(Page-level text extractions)
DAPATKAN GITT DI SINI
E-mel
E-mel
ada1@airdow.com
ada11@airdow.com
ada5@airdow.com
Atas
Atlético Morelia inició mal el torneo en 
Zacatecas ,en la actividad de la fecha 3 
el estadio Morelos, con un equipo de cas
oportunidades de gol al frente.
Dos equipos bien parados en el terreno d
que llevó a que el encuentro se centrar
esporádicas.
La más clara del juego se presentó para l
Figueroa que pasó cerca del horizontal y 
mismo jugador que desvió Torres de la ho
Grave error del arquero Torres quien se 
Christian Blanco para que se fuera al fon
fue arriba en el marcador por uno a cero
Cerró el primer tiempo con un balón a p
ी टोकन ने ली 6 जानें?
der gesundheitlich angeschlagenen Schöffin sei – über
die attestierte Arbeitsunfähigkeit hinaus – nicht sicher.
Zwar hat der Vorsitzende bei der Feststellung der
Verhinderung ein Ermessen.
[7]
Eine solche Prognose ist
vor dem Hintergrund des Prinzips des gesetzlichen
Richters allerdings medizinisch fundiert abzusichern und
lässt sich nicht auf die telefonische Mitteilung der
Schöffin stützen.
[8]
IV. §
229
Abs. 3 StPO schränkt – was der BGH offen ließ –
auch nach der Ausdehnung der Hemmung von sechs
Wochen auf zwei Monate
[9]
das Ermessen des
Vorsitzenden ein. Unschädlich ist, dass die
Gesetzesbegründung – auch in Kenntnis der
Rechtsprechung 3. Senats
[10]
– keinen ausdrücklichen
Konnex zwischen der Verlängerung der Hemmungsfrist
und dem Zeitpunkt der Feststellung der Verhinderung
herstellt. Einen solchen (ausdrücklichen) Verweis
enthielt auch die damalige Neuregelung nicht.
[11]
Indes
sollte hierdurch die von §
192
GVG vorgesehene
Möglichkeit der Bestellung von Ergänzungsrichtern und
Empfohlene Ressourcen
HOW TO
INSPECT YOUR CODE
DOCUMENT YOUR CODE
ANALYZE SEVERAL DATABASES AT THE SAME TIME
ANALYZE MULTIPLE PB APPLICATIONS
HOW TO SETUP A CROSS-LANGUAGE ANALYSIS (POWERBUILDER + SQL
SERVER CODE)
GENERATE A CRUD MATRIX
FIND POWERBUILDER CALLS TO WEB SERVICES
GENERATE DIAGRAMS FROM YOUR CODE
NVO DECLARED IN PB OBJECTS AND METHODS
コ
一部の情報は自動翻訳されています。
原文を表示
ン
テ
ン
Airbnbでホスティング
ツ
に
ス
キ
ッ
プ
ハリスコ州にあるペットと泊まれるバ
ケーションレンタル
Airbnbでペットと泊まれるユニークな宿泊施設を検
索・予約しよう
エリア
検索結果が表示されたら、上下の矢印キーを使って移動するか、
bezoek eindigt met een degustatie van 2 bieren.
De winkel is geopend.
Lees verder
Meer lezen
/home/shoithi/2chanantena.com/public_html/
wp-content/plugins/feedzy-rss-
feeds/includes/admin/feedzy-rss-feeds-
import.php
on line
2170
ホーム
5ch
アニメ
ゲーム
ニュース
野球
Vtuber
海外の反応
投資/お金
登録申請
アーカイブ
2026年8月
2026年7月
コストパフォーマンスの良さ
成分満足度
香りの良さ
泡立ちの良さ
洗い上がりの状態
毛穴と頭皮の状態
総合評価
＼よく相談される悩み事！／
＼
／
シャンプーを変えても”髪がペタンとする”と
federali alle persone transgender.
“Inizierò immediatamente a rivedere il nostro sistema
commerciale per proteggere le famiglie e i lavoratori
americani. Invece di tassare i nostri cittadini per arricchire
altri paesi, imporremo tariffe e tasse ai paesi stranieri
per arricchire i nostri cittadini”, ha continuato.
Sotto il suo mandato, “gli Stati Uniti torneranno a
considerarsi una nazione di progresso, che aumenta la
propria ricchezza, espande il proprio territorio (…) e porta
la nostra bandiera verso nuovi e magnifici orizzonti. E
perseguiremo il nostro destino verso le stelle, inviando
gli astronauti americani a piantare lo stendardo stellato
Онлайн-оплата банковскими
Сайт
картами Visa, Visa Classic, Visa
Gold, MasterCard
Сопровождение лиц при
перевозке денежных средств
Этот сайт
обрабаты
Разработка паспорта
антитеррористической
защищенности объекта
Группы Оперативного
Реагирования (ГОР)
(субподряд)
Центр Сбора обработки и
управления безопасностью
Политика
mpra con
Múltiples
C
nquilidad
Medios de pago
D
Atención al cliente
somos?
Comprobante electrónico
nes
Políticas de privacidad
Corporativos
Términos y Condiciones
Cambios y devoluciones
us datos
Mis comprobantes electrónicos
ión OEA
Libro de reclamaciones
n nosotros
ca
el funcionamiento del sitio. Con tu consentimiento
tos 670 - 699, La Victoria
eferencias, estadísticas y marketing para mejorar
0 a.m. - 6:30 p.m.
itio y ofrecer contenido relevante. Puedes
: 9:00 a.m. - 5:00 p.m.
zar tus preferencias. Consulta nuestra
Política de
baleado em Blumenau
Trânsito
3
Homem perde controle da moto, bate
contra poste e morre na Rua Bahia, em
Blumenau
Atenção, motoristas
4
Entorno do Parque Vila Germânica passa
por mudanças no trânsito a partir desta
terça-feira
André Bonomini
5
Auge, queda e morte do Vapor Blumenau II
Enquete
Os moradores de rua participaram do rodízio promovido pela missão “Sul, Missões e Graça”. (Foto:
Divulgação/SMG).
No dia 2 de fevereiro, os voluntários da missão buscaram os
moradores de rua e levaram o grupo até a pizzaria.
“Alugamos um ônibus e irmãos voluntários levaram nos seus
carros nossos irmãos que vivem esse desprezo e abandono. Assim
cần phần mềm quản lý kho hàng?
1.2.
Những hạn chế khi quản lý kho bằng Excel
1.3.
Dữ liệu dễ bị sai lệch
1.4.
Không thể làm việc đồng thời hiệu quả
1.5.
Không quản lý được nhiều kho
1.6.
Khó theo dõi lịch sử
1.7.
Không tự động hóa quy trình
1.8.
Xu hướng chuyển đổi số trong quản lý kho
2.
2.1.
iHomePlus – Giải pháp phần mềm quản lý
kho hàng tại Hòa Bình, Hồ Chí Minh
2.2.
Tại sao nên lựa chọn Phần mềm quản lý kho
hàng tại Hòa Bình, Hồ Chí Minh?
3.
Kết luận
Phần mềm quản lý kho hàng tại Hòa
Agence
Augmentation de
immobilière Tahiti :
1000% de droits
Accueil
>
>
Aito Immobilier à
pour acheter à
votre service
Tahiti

**Task instructions:**
The reply is to be an exact repeat of the records above.

**Solution:**
DAPATKAN GITT DI SINI
E-mel
E-mel
ada1@airdow.com
ada11@airdow.com
ada5@airdow.com
Atas
Atlético Morelia inició mal el torneo en 
Zacatecas ,en la actividad de la fecha 3 
el estadio Morelos, con un equipo de cas
oportunidades de gol al frente.
Dos equipos bien parados en el terreno d
que llevó a que el encuentro se centrar
esporádicas.
La más clara del juego se presentó para l
Figueroa que pasó cerca del horizontal y 
mismo jugador que desvió Torres de la ho
Grave error del arquero Torres quien se 
Christian Blanco para que se fuera al fon
fue arriba en el marcador por uno a cero
Cerró el primer tiempo con un balón a p
ी टोकन ने ली 6 जानें?
der gesundheitlich angeschlagenen Schöffin sei – über
die attestierte Arbeitsunfähigkeit hinaus – nicht sicher.
Zwar hat der Vorsitzende bei der Feststellung der
Verhinderung ein Ermessen.
[7]
Eine solche Prognose ist
vor dem Hintergrund des Prinzips des gesetzlichen
Richters allerdings medizinisch fundiert abzusichern und
lässt sich nicht auf die telefonische Mitteilung der
Schöffin stützen.
[8]
IV. §
229
Abs. 3 StPO schränkt – was der BGH offen ließ –
auch nach der Ausdehnung der Hemmung von sechs
Wochen auf zwei Monate
[9]
das Ermessen des
Vorsitzenden ein. Unschädlich ist, dass die
Gesetzesbegründung – auch in Kenntnis der
Rechtsprechung 3. Senats
[10]
– keinen ausdrücklichen
Konnex zwischen der Verlängerung der Hemmungsfrist
und dem Zeitpunkt der Feststellung der Verhinderung
herstellt. Einen solchen (ausdrücklichen) Verweis
enthielt auch die damalige Neuregelung nicht.
[11]
Indes
sollte hierdurch die von §
192
GVG vorgesehene
Möglichkeit der Bestellung von Ergänzungsrichtern und
Empfohlene Ressourcen
HOW TO
INSPECT YOUR CODE
DOCUMENT YOUR CODE
ANALYZE SEVERAL DATABASES AT THE SAME TIME
ANALYZE MULTIPLE PB APPLICATIONS
HOW TO SETUP A CROSS-LANGUAGE ANALYSIS (POWERBUILDER + SQL
SERVER CODE)
GENERATE A CRUD MATRIX
FIND POWERBUILDER CALLS TO WEB SERVICES
GENERATE DIAGRAMS FROM YOUR CODE
NVO DECLARED IN PB OBJECTS AND METHODS
コ
一部の情報は自動翻訳されています。
原文を表示
ン
テ
ン
Airbnbでホスティング
ツ
に
ス
キ
ッ
プ
ハリスコ州にあるペットと泊まれるバ
ケーションレンタル
Airbnbでペットと泊まれるユニークな宿泊施設を検
索・予約しよう
エリア
検索結果が表示されたら、上下の矢印キーを使って移動するか、
bezoek eindigt met een degustatie van 2 bieren.
De winkel is geopend.
Lees verder
Meer lezen
/home/shoithi/2chanantena.com/public_html/
wp-content/plugins/feedzy-rss-
feeds/includes/admin/feedzy-rss-feeds-
import.php
on line
2170
ホーム
5ch
アニメ
ゲーム
ニュース
野球
Vtuber
海外の反応
投資/お金
登録申請
アーカイブ
2026年8月
2026年7月
コストパフォーマンスの良さ
成分満足度
香りの良さ
泡立ちの良さ
洗い上がりの状態
毛穴と頭皮の状態
総合評価
＼よく相談される悩み事！／
＼
／
シャンプーを変えても”髪がペタンとする”と
federali alle persone transgender.
“Inizierò immediatamente a rivedere il nostro sistema
commerciale per proteggere le famiglie e i lavoratori
americani. Invece di tassare i nostri cittadini per arricchire
altri paesi, imporremo tariffe e tasse ai paesi stranieri
per arricchire i nostri cittadini”, ha continuato.
Sotto il suo mandato, “gli Stati Uniti torneranno a
considerarsi una nazione di progresso, che aumenta la
propria ricchezza, espande il proprio territorio (…) e porta
la nostra bandiera verso nuovi e magnifici orizzonti. E
perseguiremo il nostro destino verso le stelle, inviando
gli astronauti americani a piantare lo stendardo stellato
Онлайн-оплата банковскими
Сайт
картами Visa, Visa Classic, Visa
Gold, MasterCard
Сопровождение лиц при
перевозке денежных средств
Этот сайт
обрабаты
Разработка паспорта
антитеррористической
защищенности объекта
Группы Оперативного
Реагирования (ГОР)
(субподряд)
Центр Сбора обработки и
управления безопасностью
Политика
mpra con
Múltiples
C
nquilidad
Medios de pago
D
Atención al cliente
somos?
Comprobante electrónico
nes
Políticas de privacidad
Corporativos
Términos y Condiciones
Cambios y devoluciones
us datos
Mis comprobantes electrónicos
ión OEA
Libro de reclamaciones
n nosotros
ca
el funcionamiento del sitio. Con tu consentimiento
tos 670 - 699, La Victoria
eferencias, estadísticas y marketing para mejorar
0 a.m. - 6:30 p.m.
itio y ofrecer contenido relevante. Puedes
: 9:00 a.m. - 5:00 p.m.
zar tus preferencias. Consulta nuestra
Política de
baleado em Blumenau
Trânsito
3
Homem perde controle da moto, bate
contra poste e morre na Rua Bahia, em
Blumenau
Atenção, motoristas
4
Entorno do Parque Vila Germânica passa
por mudanças no trânsito a partir desta
terça-feira
André Bonomini
5
Auge, queda e morte do Vapor Blumenau II
Enquete
Os moradores de rua participaram do rodízio promovido pela missão “Sul, Missões e Graça”. (Foto:
Divulgação/SMG).
No dia 2 de fevereiro, os voluntários da missão buscaram os
moradores de rua e levaram o grupo até a pizzaria.
“Alugamos um ônibus e irmãos voluntários levaram nos seus
carros nossos irmãos que vivem esse desprezo e abandono. Assim
cần phần mềm quản lý kho hàng?
1.2.
Những hạn chế khi quản lý kho bằng Excel
1.3.
Dữ liệu dễ bị sai lệch
1.4.
Không thể làm việc đồng thời hiệu quả
1.5.
Không quản lý được nhiều kho
1.6.
Khó theo dõi lịch sử
1.7.
Không tự động hóa quy trình
1.8.
Xu hướng chuyển đổi số trong quản lý kho
2.
2.1.
iHomePlus – Giải pháp phần mềm quản lý
kho hàng tại Hòa Bình, Hồ Chí Minh
2.2.
Tại sao nên lựa chọn Phần mềm quản lý kho
hàng tại Hòa Bình, Hồ Chí Minh?
3.
Kết luận
Phần mềm quản lý kho hàng tại Hòa
Agence
Augmentation de
immobilière Tahiti :
1000% de droits
Accueil
>
>
Aito Immobilier à
pour acheter à
votre service
Tahiti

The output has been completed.